そして驚きなのが、相談は無料ということ。電話や来所での相談だけでなく、自宅へ訪問してもらって相談するのも無料です。
そんな地域包括支援センターは全国に5431カ所(支所などを含めると7397カ所)あります。中学校の学区ごとに1カ所あるようなイメージ。埼玉県内には290カ所あります。
実際にビジネスケアラーであるレギュラー・西川さんも「僕はめちゃくちゃ電話した!」と言っていました。
介護が本格的になる前から軽く伝えておく
事前に知識や情報があれば、仕事と介護の両立がしやすくなります。たとえば、介護が必要になった人を支える「介護保険制度」や、ケアラーのための「介護休業制度」についても、地域包括支援センターで教えてくれるんです。
実は、ビジネスケアラーの約1割しか介護休業制度を使っていないという実態があります。その原因のひとつとして、「職場に介護のことを言っていない」というケースが多いそうです。
「出世のラインから外れるのではないか」などの心配や、職場にプライベートなことを持ち込むという不安から抱え込んでしまい、その結果、休業制度も使えない……。レギュラー・西川さんも「舞台休んだらもう使ってもらえないと思ってドキドキするんよ!」と、そうした心配をしてしまう心理に共感していました。

### やること
1. 次の(a)〜(c)は本文と一致しますか。それぞれ「はい」か「いいえ」で答え、決め手となる本文の語句を引用してください。
(a) 自宅へ訪問してもらう相談には料金がかかる。
(b) 埼玉県内には地域包括支援センターが290カ所ある。
(c) ビジネスケアラーの半数以上が介護休業制度を使っている。
2. 本文によると、支所などを含めない場合、地域包括支援センターは全国に何カ所ありますか。

(抽出データ項目)
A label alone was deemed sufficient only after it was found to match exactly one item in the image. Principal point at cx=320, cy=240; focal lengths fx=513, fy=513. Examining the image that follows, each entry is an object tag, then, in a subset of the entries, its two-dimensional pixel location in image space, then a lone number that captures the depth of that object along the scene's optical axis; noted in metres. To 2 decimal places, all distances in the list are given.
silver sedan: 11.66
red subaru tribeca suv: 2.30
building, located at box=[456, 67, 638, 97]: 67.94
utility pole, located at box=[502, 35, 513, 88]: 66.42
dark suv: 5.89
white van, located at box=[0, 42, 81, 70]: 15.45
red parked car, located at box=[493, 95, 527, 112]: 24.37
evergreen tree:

### 各問の解答
1.
(a) いいえ:「自宅へ訪問してもらって相談するのも無料です。」
(b) はい:「埼玉県内には290カ所あります。」
(c) いいえ:「ビジネスケアラーの約1割しか介護休業制度を使っていない」

2. 5431カ所です。